Large delta printer [miscsolutions.wordpress.com], E3D tool changer, Robotdigg SCARA printer, Crane Quad and Ormerod

Disclosure: I design Duet electronics and work on RepRapFirmware, [duet3d.com].
Re: Pololu/stepstick compatible stepper drivers without potmeter
June 03, 2017 01:44PM
You are right dc42, but AFAIK they are available as plugin drivers for a specific Aztec board too. If they wouldn't need the SPI interface, they would be on every Ramps by now winking smiley
Re: Pololu/stepstick compatible stepper drivers without potmeter
June 04, 2017 10:05AM
There are the silent step sticks (Trinamics in a pololu format) but you either loose a lot of functionality this way or you have to manually route the SPI interface to the modules.

I think a bigger module with Step/Dir/Enable and SPI would be a good next standard (after Pololu). With bigger modules the chances for different stepper chips to fit the module are higher. Thermal design is easier and non trnamic steppers could use a PIC, 8051 or ATtiny between the SPI and their chip.

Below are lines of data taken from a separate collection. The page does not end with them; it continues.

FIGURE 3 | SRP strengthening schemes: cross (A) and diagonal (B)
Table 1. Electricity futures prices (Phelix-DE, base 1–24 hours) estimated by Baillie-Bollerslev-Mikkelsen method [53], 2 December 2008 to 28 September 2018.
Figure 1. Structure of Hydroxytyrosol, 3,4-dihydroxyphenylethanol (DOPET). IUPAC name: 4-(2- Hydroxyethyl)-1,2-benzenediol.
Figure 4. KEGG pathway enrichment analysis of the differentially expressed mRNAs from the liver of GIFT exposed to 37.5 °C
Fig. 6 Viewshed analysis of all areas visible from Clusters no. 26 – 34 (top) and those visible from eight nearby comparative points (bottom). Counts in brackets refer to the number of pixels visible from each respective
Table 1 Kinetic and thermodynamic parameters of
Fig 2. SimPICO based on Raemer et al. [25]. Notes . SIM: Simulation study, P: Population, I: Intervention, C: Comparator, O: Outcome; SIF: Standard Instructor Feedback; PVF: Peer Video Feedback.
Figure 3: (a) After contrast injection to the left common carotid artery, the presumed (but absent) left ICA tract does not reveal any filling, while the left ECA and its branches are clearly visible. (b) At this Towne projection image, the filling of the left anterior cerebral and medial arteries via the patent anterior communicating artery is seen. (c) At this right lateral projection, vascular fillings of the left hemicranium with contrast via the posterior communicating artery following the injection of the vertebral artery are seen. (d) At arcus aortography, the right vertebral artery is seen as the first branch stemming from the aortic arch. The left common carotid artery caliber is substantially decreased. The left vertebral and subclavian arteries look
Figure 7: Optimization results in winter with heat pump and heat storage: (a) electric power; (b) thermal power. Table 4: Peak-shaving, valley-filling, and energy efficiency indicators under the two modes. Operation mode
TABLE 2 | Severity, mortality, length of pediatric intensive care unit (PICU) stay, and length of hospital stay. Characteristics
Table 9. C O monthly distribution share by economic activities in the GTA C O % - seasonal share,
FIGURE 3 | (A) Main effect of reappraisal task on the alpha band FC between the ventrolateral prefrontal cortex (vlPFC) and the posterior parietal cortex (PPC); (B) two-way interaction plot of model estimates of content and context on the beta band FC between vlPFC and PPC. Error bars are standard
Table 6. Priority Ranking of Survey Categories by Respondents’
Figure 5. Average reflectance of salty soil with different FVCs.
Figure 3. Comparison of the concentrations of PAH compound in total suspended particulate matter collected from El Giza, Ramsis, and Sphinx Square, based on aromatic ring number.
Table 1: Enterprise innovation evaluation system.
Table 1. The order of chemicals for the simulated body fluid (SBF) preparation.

We should not forget that stepper modules allow for more flexibility. Most printers are OK with 4 Steppers, but with dual extrusion, color mixing and whatever else might come an additional stepper might come in handy. And Modules would also allow for the module to be placed close to the motor.

I don't think that the cheap printer sellers will come up with something new like this. My experience is that the cheapest sellers have no budget for research. They just copy whatever is out there and sell it in huge volume. And if they build something new the cheap folks don't make it open hardware.

Take a look at prices for the processors (Digikey, Mouser, Farnell,..) a Microchip Atmega2560 is much more expensive than a ARm Cortex-M0+ with 48MHz. You can even get M3 and M4 cheaper. But we still see cheap Arduino2560 clones with ramps used by the cheap printers. Only just recently the first closed source 32bit boards appeared,...

Therefore I think we need to come up with a solution and have a working board that uses the new modules. Then we can hope that the cheap sellers will start to copy that.

Back on topic: For a new Module standard I think a big factor is also the connector used. Connectors are surprisingly expensive. And you also don't want to waste too much board space beneath the module.